◆ **Listed entries**
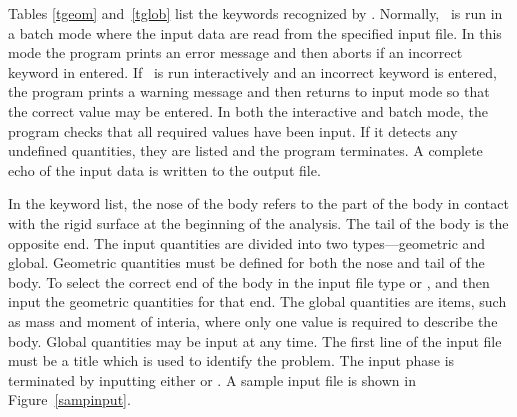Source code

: Tables \ref{tgeom} and~\ref{tglob} list the keywords recognized by
\SLAP. Normally, \SLAP\  is run in a batch mode where the input data are
read from the specified input file.  In this mode the program prints an
error message and then aborts if an incorrect keyword in entered. If
\SLAP\ is run interactively and an incorrect keyword is entered, the
program prints a warning message and then returns to input mode so that
the correct value may be entered.  In both the interactive and batch
mode, the program checks that all required values have been input.  If
it detects any undefined quantities, they are listed and the program
terminates. A complete echo of the input data is written to the output
file. 

In the keyword list, the nose of the body refers to the part
of the body in contact with the rigid surface at the beginning of the
analysis. The tail of the body is the opposite end.  The input
quantities are divided into two types---geometric and global.
Geometric quantities must be defined for both the nose and tail of the
body. To select the correct end of the body in the input file type
 or , and then input the geometric quantities for
that end.  The global quantities are items, such as mass and moment of
interia, where only one value is required to describe the body.  Global
quantities may be input at any time.  The first line of the input file
must be a title which is used to identify the problem.  The input phase
is terminated by inputting either  or .  A sample
input file is shown in Figure~\ref{sampinput}. 
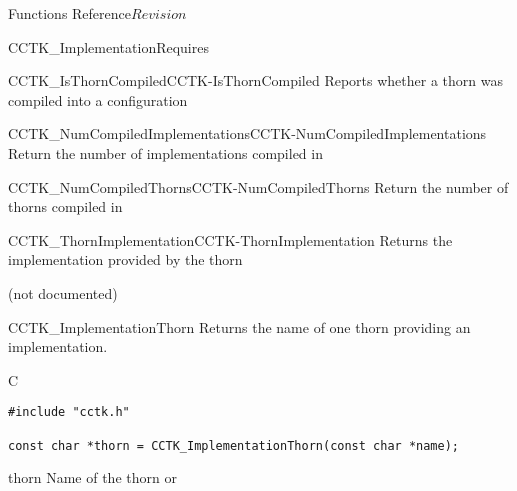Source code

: \begin{cactuspart}{ Functions Reference}{}{$Revision$}
\begin{FunctionDescription}{CCTK\_ImplementationRequires}
\begin{SeeAlsoSection}
\begin{SeeAlso2}{CCTK\_IsThornCompiled}{CCTK-IsThornCompiled}
  Reports whether a thorn was compiled into a configuration
\end{SeeAlso2}
\begin{SeeAlso2}{CCTK\_NumCompiledImplementations}{CCTK-NumCompiledImplementations}
  Return the number of implementations compiled in
\end{SeeAlso2}
\begin{SeeAlso2}{CCTK\_NumCompiledThorns}{CCTK-NumCompiledThorns}
  Return the number of thorns compiled in
\end{SeeAlso2}
\begin{SeeAlso2}{CCTK\_ThornImplementation}{CCTK-ThornImplementation}
  Returns the implementation provided by the thorn
\end{SeeAlso2}
\end{SeeAlsoSection}

\begin{ErrorSection}
\begin{Error}{}
(not documented)
\end{Error}
\end{ErrorSection}

\end{FunctionDescription}



\begin{FunctionDescription}{CCTK\_ImplementationThorn}
\label{CCTK-ImplementationThorn}
Returns the name of one thorn providing an implementation.

\begin{SynopsisSection}
\begin{Synopsis}{C}
\begin{verbatim}
#include "cctk.h"

const char *thorn = CCTK_ImplementationThorn(const char *name);
\end{verbatim}
\end{Synopsis}
\end{SynopsisSection}

\begin{ResultSection}
\begin{Result}{thorn}
Name of the thorn or 
\end{Result}
\end{ResultSection}


\end{FunctionDescription}
\end{cactuspart}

◆ **How to complete this task**
Beginning at the line with "body. To select" and ending at the line with "interia, where only", reproduce each line of the data above exactly, and add no other lines.

◆ **Your solution**
body. To select the correct end of the body in the input file type
 or , and then input the geometric quantities for
that end.  The global quantities are items, such as mass and moment of
interia, where only one value is required to describe the body.  Global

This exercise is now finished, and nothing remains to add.